He also outlined a series of ongoing initiatives under the UNESCO Chair, including creative rural residencies for young practitioners, art-led rural vitalization projects, rural cultural databases, and multilingual case archives documenting cultural practices in sustainable development. Xiang says the goal is not simply to document rural practices, but to create platforms where experiences from different regions can be exchanged on equal terms.

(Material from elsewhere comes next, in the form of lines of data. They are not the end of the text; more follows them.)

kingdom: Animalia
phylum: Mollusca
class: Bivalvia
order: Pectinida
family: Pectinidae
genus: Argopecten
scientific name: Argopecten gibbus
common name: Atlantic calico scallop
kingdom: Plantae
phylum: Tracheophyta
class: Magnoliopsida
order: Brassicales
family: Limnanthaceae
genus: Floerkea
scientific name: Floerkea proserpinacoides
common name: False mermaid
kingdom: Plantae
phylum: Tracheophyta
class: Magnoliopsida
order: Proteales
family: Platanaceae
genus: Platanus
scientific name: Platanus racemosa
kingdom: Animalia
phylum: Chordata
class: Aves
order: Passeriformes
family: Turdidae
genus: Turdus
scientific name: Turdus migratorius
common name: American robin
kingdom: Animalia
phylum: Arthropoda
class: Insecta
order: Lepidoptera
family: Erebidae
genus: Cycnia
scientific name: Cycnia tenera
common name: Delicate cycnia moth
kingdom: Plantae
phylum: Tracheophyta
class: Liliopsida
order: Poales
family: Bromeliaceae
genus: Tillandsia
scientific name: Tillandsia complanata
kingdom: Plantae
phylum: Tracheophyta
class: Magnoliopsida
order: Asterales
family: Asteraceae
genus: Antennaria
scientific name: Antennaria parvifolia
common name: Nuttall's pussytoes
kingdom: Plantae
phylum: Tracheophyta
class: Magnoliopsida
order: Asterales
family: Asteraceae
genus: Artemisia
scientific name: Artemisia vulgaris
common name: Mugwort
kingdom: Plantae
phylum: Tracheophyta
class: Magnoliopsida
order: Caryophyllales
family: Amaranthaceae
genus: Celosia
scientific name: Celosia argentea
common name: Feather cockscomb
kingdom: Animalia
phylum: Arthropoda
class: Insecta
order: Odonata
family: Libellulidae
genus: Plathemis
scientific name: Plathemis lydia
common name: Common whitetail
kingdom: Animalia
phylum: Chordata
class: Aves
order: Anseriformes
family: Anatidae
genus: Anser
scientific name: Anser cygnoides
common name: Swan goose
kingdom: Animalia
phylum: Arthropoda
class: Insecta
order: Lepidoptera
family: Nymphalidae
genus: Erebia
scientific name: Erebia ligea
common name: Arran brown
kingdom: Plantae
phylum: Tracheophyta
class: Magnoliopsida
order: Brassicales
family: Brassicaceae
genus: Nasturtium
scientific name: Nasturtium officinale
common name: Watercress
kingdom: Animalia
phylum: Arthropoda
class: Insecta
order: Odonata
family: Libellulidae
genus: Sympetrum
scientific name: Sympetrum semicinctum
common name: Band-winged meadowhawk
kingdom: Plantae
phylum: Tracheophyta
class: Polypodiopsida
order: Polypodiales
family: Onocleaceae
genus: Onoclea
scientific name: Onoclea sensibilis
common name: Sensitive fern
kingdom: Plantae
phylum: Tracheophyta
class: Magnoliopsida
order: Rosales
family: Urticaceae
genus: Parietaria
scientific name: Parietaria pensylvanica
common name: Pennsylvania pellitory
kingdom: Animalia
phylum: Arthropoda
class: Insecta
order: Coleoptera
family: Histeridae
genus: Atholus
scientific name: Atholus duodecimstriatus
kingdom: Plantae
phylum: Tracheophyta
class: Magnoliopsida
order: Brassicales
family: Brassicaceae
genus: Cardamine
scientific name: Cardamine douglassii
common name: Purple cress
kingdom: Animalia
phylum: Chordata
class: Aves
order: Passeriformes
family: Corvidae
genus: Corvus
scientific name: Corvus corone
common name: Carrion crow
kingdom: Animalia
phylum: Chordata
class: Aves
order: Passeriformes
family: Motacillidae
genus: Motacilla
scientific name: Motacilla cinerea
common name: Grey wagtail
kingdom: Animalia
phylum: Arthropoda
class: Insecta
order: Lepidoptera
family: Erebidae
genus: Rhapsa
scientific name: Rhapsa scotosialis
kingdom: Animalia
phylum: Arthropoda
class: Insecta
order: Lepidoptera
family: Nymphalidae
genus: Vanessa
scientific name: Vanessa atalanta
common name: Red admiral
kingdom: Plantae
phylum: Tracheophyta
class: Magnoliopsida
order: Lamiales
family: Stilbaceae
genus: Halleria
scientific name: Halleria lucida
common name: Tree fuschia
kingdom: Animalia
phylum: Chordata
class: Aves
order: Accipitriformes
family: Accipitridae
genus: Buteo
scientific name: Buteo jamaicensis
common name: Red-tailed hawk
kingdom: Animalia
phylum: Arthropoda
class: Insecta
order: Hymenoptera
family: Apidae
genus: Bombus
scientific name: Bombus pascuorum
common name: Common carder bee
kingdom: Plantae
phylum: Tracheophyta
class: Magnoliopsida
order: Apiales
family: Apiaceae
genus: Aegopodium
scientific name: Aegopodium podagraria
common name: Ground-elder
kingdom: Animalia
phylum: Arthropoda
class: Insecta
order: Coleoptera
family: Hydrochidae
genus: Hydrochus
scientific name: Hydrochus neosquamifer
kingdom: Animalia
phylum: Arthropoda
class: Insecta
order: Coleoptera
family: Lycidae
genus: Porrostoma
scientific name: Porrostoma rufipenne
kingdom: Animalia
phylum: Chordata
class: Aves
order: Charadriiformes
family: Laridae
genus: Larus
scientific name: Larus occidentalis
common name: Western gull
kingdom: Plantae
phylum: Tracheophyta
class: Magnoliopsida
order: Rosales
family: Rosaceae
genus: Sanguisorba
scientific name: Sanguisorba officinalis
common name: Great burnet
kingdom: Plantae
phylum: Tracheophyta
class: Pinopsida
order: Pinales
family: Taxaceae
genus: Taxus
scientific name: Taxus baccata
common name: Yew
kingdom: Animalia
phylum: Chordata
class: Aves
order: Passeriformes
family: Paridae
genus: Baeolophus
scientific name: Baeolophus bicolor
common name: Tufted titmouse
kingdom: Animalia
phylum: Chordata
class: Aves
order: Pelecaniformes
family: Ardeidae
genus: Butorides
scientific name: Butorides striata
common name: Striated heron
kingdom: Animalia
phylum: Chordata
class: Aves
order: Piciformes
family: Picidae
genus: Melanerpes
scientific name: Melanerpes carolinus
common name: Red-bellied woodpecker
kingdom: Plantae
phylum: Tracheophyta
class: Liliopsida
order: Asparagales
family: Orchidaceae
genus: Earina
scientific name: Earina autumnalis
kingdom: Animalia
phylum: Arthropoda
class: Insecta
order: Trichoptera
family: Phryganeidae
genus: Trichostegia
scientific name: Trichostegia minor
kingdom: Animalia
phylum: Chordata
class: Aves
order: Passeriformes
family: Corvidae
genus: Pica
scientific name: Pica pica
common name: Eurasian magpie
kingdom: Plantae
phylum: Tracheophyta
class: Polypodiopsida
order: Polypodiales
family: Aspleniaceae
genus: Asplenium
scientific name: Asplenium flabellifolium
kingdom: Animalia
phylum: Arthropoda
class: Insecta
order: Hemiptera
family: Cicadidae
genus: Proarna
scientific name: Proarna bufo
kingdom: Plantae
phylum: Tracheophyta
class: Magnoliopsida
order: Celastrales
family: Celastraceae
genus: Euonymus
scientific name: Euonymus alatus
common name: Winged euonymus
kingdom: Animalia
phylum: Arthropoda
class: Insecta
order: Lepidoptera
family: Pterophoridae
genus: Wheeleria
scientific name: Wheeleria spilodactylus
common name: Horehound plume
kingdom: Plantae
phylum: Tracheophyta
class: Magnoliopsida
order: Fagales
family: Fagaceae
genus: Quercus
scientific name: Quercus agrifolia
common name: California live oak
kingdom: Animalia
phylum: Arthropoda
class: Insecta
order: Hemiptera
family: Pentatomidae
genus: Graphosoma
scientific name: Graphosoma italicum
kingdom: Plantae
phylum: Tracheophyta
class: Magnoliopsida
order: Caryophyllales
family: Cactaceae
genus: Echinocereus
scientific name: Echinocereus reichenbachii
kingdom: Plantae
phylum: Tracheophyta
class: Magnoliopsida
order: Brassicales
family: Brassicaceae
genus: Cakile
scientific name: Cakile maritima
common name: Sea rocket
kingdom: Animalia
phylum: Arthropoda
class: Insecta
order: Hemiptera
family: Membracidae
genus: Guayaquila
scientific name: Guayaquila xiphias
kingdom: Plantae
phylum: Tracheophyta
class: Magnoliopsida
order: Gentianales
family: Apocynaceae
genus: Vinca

Over the past years, these efforts have expanded into sustained field-based training platforms, including a six-year "Creative 100" program in the Guangdong-Hong Kong-Macao Greater Bay Area that has brought together more than 130 young designers and practitioners, as well as cross-regional craft experiments in provinces such as Guizhou, Yunnan and Sichuan, notes Chen Ping, chairholder of the UNESCO Chair on World Traditional Handicrafts: Inheritance and Innovation, and dean of the Academy of Cultural Heritage and Creativity of Jinan University.

The initiative has also generated extensive field documentation and exhibition outputs, alongside a growing publication series on traditional Chinese handicrafts.

Chen says many heritage projects are no longer focused solely on preservation. Crafts are increasingly entering schools, community workshops, tourism programs, and contemporary design collaborations.

"Culture should not remain in the past as a static legacy. It must be oriented toward the future as a shared imagination," she explains.

Chen says that the shift also changes who gets to shape cultural heritage projects.

"Cultural heritage is not only about safeguarding what exists," she says. "It is about deciding who activates it, under what systems, and for whom it is transformed."